Document excerpt »
::::
The many facets of IPTV

Over the past few months, there has been increased interest in the use of IP networks to deliver broadcast-quality TV. This article will deal with the provision of service to IP-based set-top boxes within a closed network owned by an operator.

We are not considering streaming video over the public Internet or delivering TV to PCs, although both of these are important topics. We will look at the logical architecture of the applications, as well as the network architecture required to support that. We will concentrate on the sort of architectures typically found in current deployments, but also will consider likely developments.

Why use IP?

Why use 30-year-old technology designed for slow, unreliable, unicast communications to transport video? The answer is that IP is a good example of success breeding success; it has become totally pervasive.

The second motivation is that IP can offer more functionality than traditional TV. The best example of this at the moment is VOD. However, the open, extensible nature of IP holds the promise of many more services in the future. We are already seeing the emergence of peer-to-peer AV file swapping and integrated home entertainment systems. IPTV infrastructure also can be leveraged to provide video telephony and remote monitoring, as well as new uses of video within applications that haven't been thought of yet.

The final factor that is emerging is cost savings. For example, headend manufacturers are replacing serial digital interfaces (SDI) with IP-based gigabit Ethernet because volume production makes the technology less expensive.
::::
Given data »
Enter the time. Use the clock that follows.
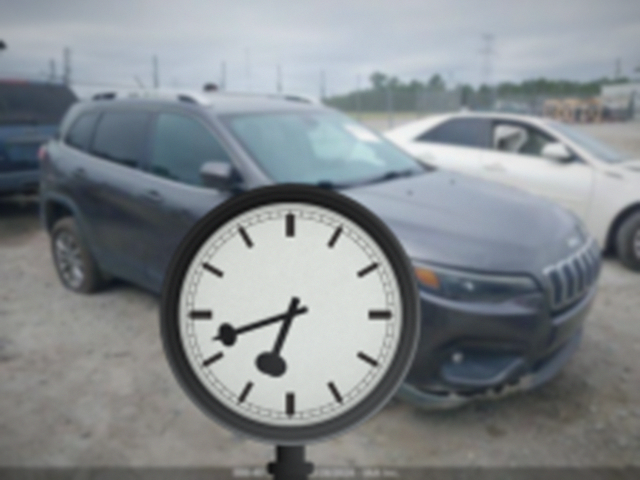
::::
Objectives »
• a. Summarize the IPTV article in two sentences.
• b. Write out the part of the IPTV article from "Over the past" to "consider likely developments.".

Answers to the tasks »
• a. The article covers delivering broadcast-quality TV to IP-based set-top boxes over a closed network owned by an operator, leaving aside streaming over the public Internet and TV delivered to PCs. It gives three reasons for using IP: its pervasiveness, its ability to offer more functionality than traditional TV (with VOD as the current best example), and cost savings as volume production makes IP-based equipment less expensive.

• b.
Over the past few months, there has been increased interest in the use of IP networks to deliver broadcast-quality TV. This article will deal with the provision of service to IP-based set-top boxes within a closed network owned by an operator.

We are not considering streaming video over the public Internet or delivering TV to PCs, although both of these are important topics. We will look at the logical architecture of the applications, as well as the network architecture required to support that. We will concentrate on the sort of architectures typically found in current deployments, but also will consider likely developments.